Следовательно, суждение вкуса может быть названо чистым лишь в том случае, если к его определяющему основанию не примешивается эмпирическое благоволение. А это всегда происходит в тех случаях, когда в суждение, которым что-либо объявляется прекрасным, привносится привлекательность или трогательность.
Между тем высказывают ряд возражений, которые в конечном итоге объявляют привлекательность не только необходимой составной частью красоты, но и самой по себе достаточной, чтобы называться прекрасной. Цвет, например зеленый цвет луга, звук, например звук скрипки (в отличие от криков и шума), большинство людей считают уже самими по себе прекрасными, хотя в основе того и другого, казалось бы, лежит лишь материя представления, а именно только ощущение, и они поэтому могут быть названы лишь приятными. Однако ведь нельзя не заметить, что ощущения цвета и звука могут считаться прекрасными, лишь поскольку они чисты, – определение, которое относится уже к форме, и есть единственное в этих представлениях, что можно с уверенностью считать всеобще сообщаемым, ибо, поскольку само качество ощущений не у всех субъектов одинаково, трудно предположить, что все сочтут один цвет приятнее другого или предпочтут звучание одного инструмента звучанию другого.

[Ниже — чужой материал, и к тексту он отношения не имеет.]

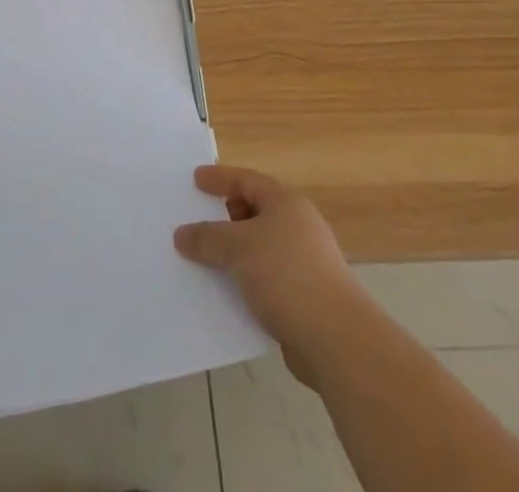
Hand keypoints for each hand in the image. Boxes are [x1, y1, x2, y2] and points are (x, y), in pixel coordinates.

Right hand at [174, 164, 360, 379]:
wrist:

Если согласиться с Эйлером, что цвет – это равномерно следующие друг за другом удары (pulsus) эфира, а звуки – удары приведенного в колебательное движение воздуха и, самое главное, что душа воспринимает не только посредством чувства это воздействие на оживление органа, но и посредством рефлексии равномерную игру впечатлений (тем самым форму в связи различных представлений), в чем я нисколько не сомневаюсь, то цвет и звук окажутся не просто ощущениями, а формальным определением единства многообразного в них и тогда сами могут быть отнесены к прекрасному.
Чистота же простого способа ощущения означает, что его единообразие не нарушается и не прерывается каким-либо чужеродным ощущением и относится только к форме, ибо при этом можно абстрагироваться от качества этого способа ощущения (от того, представляет ли оно цвет и какой, представляет ли оно звук и какой). Поэтому все простые цвета, поскольку они чисты, считаются прекрасными, смешанные же не имеют этого преимущества; именно потому, что, поскольку они не просты, у нас нет критерия, позволяющего судить о том, следует ли называть их чистыми или нечистыми.
Что же касается того, будто красота, приданная предмету его формой, может быть, как полагают, усилена привлекательностью, то это распространенное заблуждение, весьма вредное для подлинного, неподкупного, основательного вкуса; конечно, к красоте может быть добавлена и привлекательность, чтобы дать душе представлением о предмете не только сухое благоволение, но и вызвать ее интерес и таким образом подчеркнуть значение вкуса и его культуру, особенно когда этот вкус еще груб и неразвит. Однако эта привлекательность действительно приносит вред суждению вкуса, если внимание к ней служит основанием для суждения о красоте. Ибо полагать, будто привлекательность способствует развитию вкуса, настолько неверно, что привлекательность надлежит скорее рассматривать как нечто чуждое, терпимое, лишь поскольку оно не нарушает прекрасной формы, когда вкус еще неразвит и неискушен.
В живописи, в ваянии, вообще во всех видах изобразительного искусства, в зодчестве, садоводстве, поскольку они суть изящное искусство, существенное – рисунок, в котором основой для склонности вкуса служит не то, что радует в ощущении, а то, что нравится только своей формой. Краски, расцвечивающие контуры, относятся к привлекательности; они могут, правда, сделать предмет сам по себе более живым для ощущения, но не достойным созерцания и прекрасным; более того, их очень часто ограничивает то, чего требует прекрасная форма, и даже там, где привлекательность допускается, благородство ему придает только прекрасная форма.
Всякая форма предметов чувств (как внешних, так опосредствованно и внутреннего чувства) всегда – либо образ, либо игра; в последнем случае – либо игра образов (в пространстве: мимика и танец), либо игра ощущений (во времени). Привлекательность красок или приятного звучания инструмента может служить добавлением, но подлинный предмет чистого суждения вкуса составляет в первом рисунок, во втором – композиция; а то, что чистота красок и звуков, а также их многообразие и контрастность как будто увеличивают красоту, происходит не потому, что они сами по себе приятны и как бы дополняют этим благоволение к форме чем-то ему однородным, а потому, что они лишь делают форму более точной, определенной и законченной в созерцании и, сверх того, оживляют своей привлекательностью представление, пробуждая и сохраняя внимание к самому предмету.